Der türkische Premieminister Recep Tayyip Erdoğan hat am vergangenen Montag an einer Graduiertenfeier der Medizinischen Militärakademie Gülhane (GATA) teilgenommen. Es ist der erste Besuch seit vier Jahren.

Seit  Erdoğans Frau Emine im Jahr 2007 daran gehindert wurde, den Schauspieler Nejat Uygur im Krankenhaus der Akademie zu besuchen, hat ihr Mann an keiner Veranstaltung der GATA mehr teilgenommen.

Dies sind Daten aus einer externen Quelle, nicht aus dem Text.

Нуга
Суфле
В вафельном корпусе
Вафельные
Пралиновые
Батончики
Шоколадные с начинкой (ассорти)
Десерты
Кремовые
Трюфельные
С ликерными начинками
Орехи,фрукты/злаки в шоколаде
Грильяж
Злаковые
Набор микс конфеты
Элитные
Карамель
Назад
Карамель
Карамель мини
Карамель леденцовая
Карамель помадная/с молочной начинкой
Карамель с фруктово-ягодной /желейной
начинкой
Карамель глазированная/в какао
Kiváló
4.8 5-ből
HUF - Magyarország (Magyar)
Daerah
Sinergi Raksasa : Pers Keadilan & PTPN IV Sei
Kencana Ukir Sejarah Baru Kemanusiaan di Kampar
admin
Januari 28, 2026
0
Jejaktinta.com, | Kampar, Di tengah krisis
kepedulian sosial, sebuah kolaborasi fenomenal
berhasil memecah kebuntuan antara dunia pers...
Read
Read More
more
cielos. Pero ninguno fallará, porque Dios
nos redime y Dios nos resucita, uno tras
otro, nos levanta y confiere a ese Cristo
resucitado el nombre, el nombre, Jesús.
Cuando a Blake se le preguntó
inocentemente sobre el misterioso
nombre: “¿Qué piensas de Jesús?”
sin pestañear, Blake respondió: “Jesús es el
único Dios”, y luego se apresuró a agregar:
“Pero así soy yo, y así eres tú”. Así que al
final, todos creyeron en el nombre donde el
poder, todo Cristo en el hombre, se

Über den Vorfall vor vier Jahren sprach der Premier erstmals während einer Livesendung des türkischen Fernsehsenders TRT 1, als er dort über die militärisch-zivilen Verbindungen in der Türkei redete. Er erklärte, dass er gern über eine Begebenheit berichten würde, die ihn und seine Gattin sehr aufgeregt hätte. Darauf hin erzählte er, dass es Emine nicht gestattet worden wäre, die Militärakademie zu betreten, um Uygur eine Visite abzustatten. Nach einem Schlaganfall litt der unter einer Lähmung seiner linken Körperhälfte. Auch seine Frau bestätigte, dass Emine Erdoğan der Zutritt verwehrt wurde. Der Grund: Sie trug ein Kopftuch.

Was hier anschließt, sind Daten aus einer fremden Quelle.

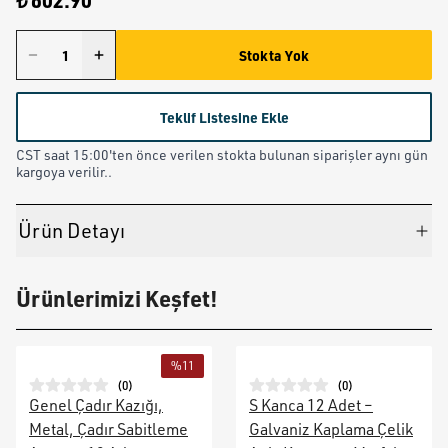
₺ 602.90
Stokta Yok
Teklif Listesine Ekle
CST saat 15:00'ten önce verilen stokta bulunan siparişler aynı gün
kargoya verilir..
Ürün Detayı
Ürünlerimizi Keşfet!
%
11
(
0
)
(
0
)
Genel Çadır Kazığı,
S Kanca 12 Adet –
Metal, Çadır Sabitleme
Galvaniz Kaplama Çelik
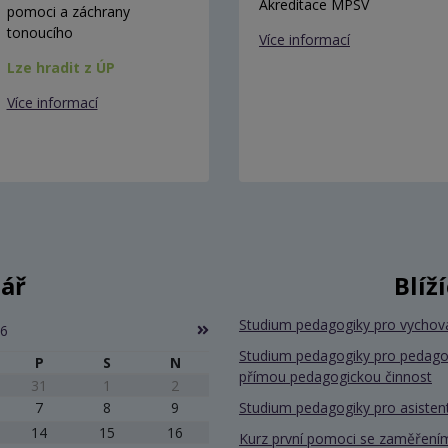
Akreditace MPSV
pomoci a záchrany
tonoucího
Více informací
Lze hradit z ÚP
Více informací
ář
Blíž
Studium pedagogiky pro vychov
26
Studium pedagogiky pro pedago
P
S
N
přímou pedagogickou činnost
31
1
2
7
8
9
Studium pedagogiky pro asiste
14
15
16
Kurz první pomoci se zaměřením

In der Türkei gilt ein Kopftuchverbot in öffentlichen Gebäuden

Das Kopftuchverbot in öffentlichen Einrichtungen in der Türkei wird kontrovers diskutiert. Es gilt für türkische Studentinnen ebenso wie für Frauen, die in öffentlichen Einrichtungen arbeiten. Damen, die es dennoch tragen, ist der Zugang zu militärischen Einrichtungen nicht gestattet. Darunter fallen auch Krankenhäuser oder auch Freizeitgelände, die den Streitkräten angeschlossen sind.